Geocoding with Cicero in Google Docs: An Open Source Collaboration

Geocoding with Cicero in Google Docs: An Open Source Collaboration

A Google Spreadsheet with addresses geocoded and stamped with their US House districts.

Several days ago as our Data Analytics and Marketing teams were planning the Azavea “Lunch and Learn” workshop series (our final Wednesday workshop is still open! Register here.), my colleague Jeremy Heffner discovered a script written originally by Dave Cole and Tom MacWright at MapBox: geo-googledocs.

Geo for Google Docs is a small Javascript add-on that adds address-based geocoding and GeoJSON export capabilities to Google Spreadsheets. So, if you have a long list of street addresses you need to geocode, you can easily throw them in a Google Spreadsheet and simply copy/paste this script via the Google Docs Script Editor. After only a few button clicks, latitude and longitude columns are added to your spreadsheet and populated with coordinates for each of your address records. How easy is that!?

Jeremy and Sarah Cordivano realized this would be a great tool to demo the principle of geocoding to attendees at Sarah’s “From Databases to Maps” Lunch and Learn workshop. Google Docs/Drive is free for personal use and nonprofit organizations and also used by many businesses, so tons of people are familiar with the software already. Many small organizations already use spreadsheets to collect data on the constituents they serve, and even if they’ve already invested in a more robust Contact or Constituent Relationship Management system (CRM) like Salesforce or CiviCRM, it’s easy to move records back and forth between a CRM and spreadsheets.

Our Cicero API supports address-based geocoding too, so Jeremy spent some time integrating Cicero as a geocoding provider into the MapBox geo-googledocs script, which already supported the Yahoo PlaceFinder and Mapquest Nominatim APIs.

We were all excited to see Tom from MapBox accept and merge Jeremy’s pull request in time for Sarah to show off the script and geocoding using the Cicero API at the July 17th Lunch and Learn workshop.
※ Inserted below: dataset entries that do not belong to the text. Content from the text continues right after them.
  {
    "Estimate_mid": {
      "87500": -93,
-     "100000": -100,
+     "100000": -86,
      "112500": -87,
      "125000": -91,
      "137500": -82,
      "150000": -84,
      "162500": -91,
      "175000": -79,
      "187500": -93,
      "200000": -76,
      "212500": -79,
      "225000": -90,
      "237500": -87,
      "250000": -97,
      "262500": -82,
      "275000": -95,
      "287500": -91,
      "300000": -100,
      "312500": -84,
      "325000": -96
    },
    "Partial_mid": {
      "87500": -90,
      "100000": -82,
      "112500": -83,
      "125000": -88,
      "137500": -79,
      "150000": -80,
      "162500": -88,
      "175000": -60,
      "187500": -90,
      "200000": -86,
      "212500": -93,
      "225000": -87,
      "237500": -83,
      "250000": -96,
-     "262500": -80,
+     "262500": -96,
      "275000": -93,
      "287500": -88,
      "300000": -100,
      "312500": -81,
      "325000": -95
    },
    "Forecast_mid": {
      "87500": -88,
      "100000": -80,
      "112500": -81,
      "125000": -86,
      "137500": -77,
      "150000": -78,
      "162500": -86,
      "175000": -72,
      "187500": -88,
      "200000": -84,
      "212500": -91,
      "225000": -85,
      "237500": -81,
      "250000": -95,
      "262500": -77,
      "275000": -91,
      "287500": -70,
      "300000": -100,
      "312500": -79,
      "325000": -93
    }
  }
She also wrote this handy PDF tutorial for installing the script and then publishing the results in a CartoDB web map.

While geocoding is cool, what really makes the Cicero API powerful is the wealth of data we have available for matching addresses to local, state, and national legislative districts, elected officials, census geographies, watersheds, schools, and more. We frequently get requests from advocacy groups and other clients to batch process a database of constituent addresses and “stamp” each record with district information. This got me thinking – it was easy enough for Jeremy to add latitude and longitude fields from Cicero to the script, what if customers could use it to batch process their own spreadsheets and include other data fields from Cicero like congressional districts or elected official contact info?

So, I made my own fork of the geo-googledocs script on Github and spent some time working on exactly that. Specifically, I added a “new” geocoder to the list, “cicero_ushouse”:

[github file = “/andrewbt/geo-googledocs/blob/master/MapBox.js” start_line = “57” end_line = “77”]
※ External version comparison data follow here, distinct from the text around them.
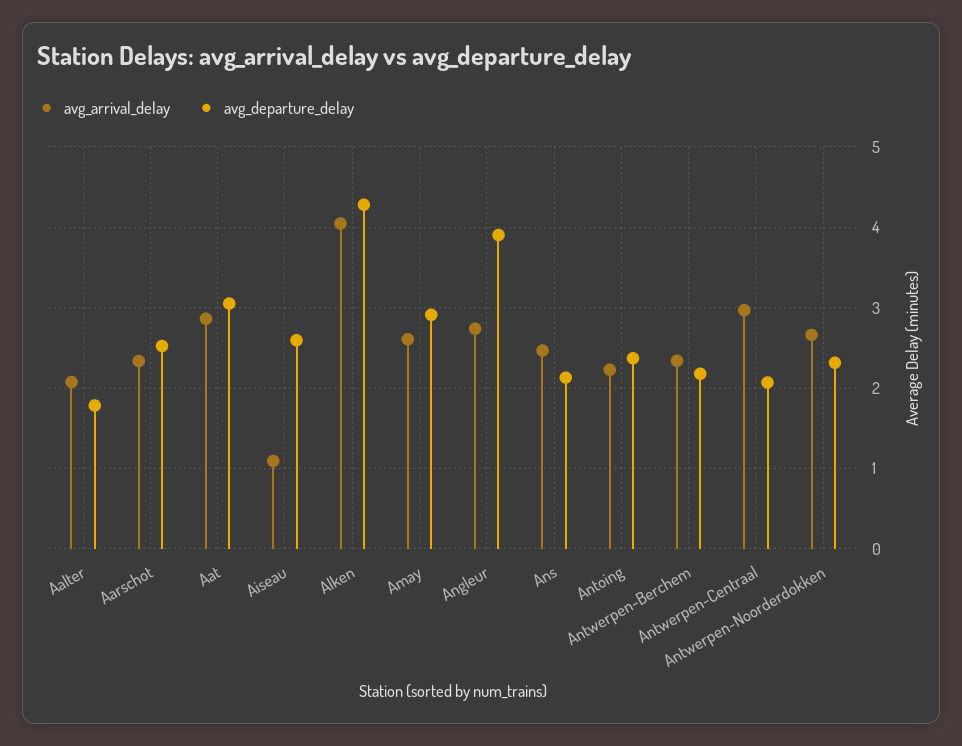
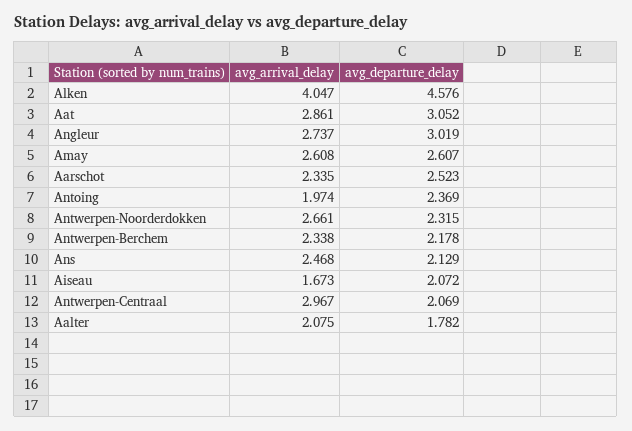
  {
    "avg_arrival_delay": {
      "Aalter": 2.075,
      "Aarschot": 2.335,
      "Aat": 2.861,
-     "Aiseau": 1.1,
+     "Aiseau": 1.673,
      "Alken": 4.047,
      "Amay": 2.608,
      "Angleur": 2.737,
      "Ans": 2.468,
-     "Antoing": 2.2,
+     "Antoing": 1.974,
      "Antwerpen-Berchem": 2.338,
      "Antwerpen-Centraal": 2.967,
      "Antwerpen-Noorderdokken": 2.661
    },
    "avg_departure_delay": {
      "Aalter": 1.782,
      "Aarschot": 2.523,
      "Aat": 3.052,
-     "Aiseau": 2.6,
+     "Aiseau": 2.072,
-     "Alken": 4.3,
+     "Alken": 4.576,
-     "Amay": 2.9,
+     "Amay": 2.607,
-     "Angleur": 3.9,
+     "Angleur": 3.019,
      "Ans": 2.129,
      "Antoing": 2.369,
      "Antwerpen-Berchem": 2.178,
      "Antwerpen-Centraal": 2.069,
      "Antwerpen-Noorderdokken": 2.315
    }
  }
When the cicero_ushouse geocoder is used, the script makes a query to Cicero’s /legislative_district endpoint (much like Jeremy’s original modification) but filters on district_type=NATIONAL_LOWER, which for addresses in the USA will result in the return of their US House of Representatives district. I also added code in other areas of the script to pull the district’s label, state, and alphanumeric ID, and populate three additional columns in the spreadsheet with those fields. Mapbox’s code was flexible enough that these additional columns are added as attributes to each of the address points when exporting the data to GeoJSON – I didn’t need to add any extra code! Having political districts as attributes for your addresses can enable you to make choropleth maps or other analysis of where your addresses lie politically. My fork is only a proof of concept at this point, but I plan to keep adding to it. But right now it demonstrates that with just a few extra lines of Javascript, anyone can customize geo-googledocs to pull whatever fields they’d like from Cicero’s geocoding endpoints.

geo-googledocs is a tiny, one-file repository that accomplishes a fairly basic (though crucial) task, but itĀ embodies a lot of the power I see in open source software. The MapBox developers originally wrote it a year ago. Things could have ended there. But thanks to Github, we were able to discover, fork, improve, and contribute to the original project. Even if it is just one file, it’s pretty cool for informal collaboration like this to happen so seamlessly!